1. A situação financeira da Câmara da Guarda é preocupante. Fala-se num passivo de 50 milhões de euros. Curiosamente, este pormenor, que irá condicionar decisivamente o próximo mandato, está arredado da discussão. Quando questionados, os candidatos à autarquia despacham o assunto em três tempos. Regra geral, começam por invocar, como uma espécie de remédio santo, o Programa de Apoio à Economia Local (PAEL), Lei n.º 43/2012, de 28 de agosto, que «abrange todos os pagamentos dos municípios em atraso há mais de 90 dias». Desgraçadamente, o PAEL não resolve o problema de fundo, permite apenas transformar dívidas de curto prazo em dívidas de médio e longo prazo. Em segundo lugar, os candidatos insinuam-se como especialistas na extração de dinheiros do próximo quadro comunitário de 2014-2020, apresentado agora como a nova cornucópia que fará correr rios de mel.

Não haja ilusões: a época das vacas gordas acabou. As migalhas que sobrarem não chegarão para as encomendas e, muito menos, para as promessas, “compromissos” ou “garantias” que alguns candidatos, sem um pingo de pudor, andam por aí a anunciar.
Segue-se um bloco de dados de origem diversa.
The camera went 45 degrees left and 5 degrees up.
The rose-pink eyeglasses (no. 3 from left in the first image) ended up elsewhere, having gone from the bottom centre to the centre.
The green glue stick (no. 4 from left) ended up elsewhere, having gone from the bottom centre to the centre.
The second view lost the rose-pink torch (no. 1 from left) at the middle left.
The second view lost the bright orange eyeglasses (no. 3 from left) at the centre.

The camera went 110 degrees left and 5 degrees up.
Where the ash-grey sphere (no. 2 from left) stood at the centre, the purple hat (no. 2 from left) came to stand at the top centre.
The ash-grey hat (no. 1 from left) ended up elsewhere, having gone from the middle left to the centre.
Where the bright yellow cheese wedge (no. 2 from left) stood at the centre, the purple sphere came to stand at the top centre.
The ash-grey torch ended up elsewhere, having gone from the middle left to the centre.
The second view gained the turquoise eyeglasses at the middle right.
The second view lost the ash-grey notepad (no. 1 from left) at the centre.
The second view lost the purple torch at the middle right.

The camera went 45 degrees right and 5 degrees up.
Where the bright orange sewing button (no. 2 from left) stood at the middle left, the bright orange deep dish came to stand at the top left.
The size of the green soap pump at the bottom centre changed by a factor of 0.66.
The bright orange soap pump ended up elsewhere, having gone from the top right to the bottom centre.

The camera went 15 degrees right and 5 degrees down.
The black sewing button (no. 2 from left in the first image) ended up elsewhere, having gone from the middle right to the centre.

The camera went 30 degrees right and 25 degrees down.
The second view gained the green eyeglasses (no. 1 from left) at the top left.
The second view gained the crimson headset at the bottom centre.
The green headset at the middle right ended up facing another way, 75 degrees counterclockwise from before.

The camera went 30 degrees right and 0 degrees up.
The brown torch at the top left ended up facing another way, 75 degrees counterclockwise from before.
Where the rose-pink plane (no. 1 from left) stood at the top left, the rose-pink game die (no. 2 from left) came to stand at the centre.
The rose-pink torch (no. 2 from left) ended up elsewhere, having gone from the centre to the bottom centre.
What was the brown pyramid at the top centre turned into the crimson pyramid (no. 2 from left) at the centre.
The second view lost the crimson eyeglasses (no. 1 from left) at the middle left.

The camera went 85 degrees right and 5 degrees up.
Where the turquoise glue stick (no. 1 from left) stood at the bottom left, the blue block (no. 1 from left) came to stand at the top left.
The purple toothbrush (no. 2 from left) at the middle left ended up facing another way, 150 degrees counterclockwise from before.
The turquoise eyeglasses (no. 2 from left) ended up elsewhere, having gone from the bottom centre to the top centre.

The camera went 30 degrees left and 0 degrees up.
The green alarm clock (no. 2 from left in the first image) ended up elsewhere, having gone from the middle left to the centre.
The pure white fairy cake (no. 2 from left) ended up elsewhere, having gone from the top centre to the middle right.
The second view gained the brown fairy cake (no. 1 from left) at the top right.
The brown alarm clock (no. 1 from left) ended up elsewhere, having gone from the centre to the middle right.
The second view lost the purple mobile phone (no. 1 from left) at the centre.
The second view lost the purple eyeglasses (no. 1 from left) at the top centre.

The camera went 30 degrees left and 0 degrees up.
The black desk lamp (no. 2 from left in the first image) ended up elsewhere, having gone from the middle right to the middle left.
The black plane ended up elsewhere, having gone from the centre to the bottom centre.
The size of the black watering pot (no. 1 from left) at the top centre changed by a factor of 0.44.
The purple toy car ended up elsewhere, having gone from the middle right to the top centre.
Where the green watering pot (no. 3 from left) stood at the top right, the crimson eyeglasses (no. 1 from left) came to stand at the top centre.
Na verdade, chegou ao fim a criação e manutenção de empresas municipais destinadas a empregar amigos e familiares e a contornar regras básicas da contabilidade; de centros culturais às moscas; de boletins camarários para o endeusamento do sr. presidente; de rotundas e esculturas urbanas de utilidade e gosto duvidosos; de grandes festas para animar a populaça; de infraestruturas desportivas sem utilizadores; de misteriosas reclassificações de terrenos; de subsídios para isto e aquilo, etc.

Talvez um bom critério para apreciar a seriedade e credibilidade de cada candidato seja o de verificar de que forma o seu discurso lida com esta triste realidade.

2. A existência burguesa assentava na instituição da carreira – um caminho que se percorria ao longo de toda uma vida de trabalho. As profissões e as ocupações ativas estão a morrer e, provavelmente, serão em breve coisas tão velhas e arcaicas como os estatutos e as ordens dos tempos medievais. Em bom rigor, ninguém sabe aquilo que o futuro nos trará. Tirando meia dúzia de lunáticos, já ninguém acredita na possibilidade de planos de longo prazo. As carreiras, os regimes de pensões parecem hoje um jogo de lotaria. Os (poucos) realmente ricos são os únicos a salvo de uma queda brusca na pobreza. Os outros – que somos todos nós – vivem incertos quanto ao dia seguinte. O igualitarismo do pós-guerra foi apenas um interregno. Hoje, quase toda a gente vive em condições melhores, mas a existência instável da maioria está tão longe das condições em que vivem os mais abastados como na época vitoriana.

Além de um empobrecimento discreto, o fim da classe média é isto: a impossibilidade de fazer planos para o futuro, porque já não há garantias de nada, nem ninguém pode garantir nada.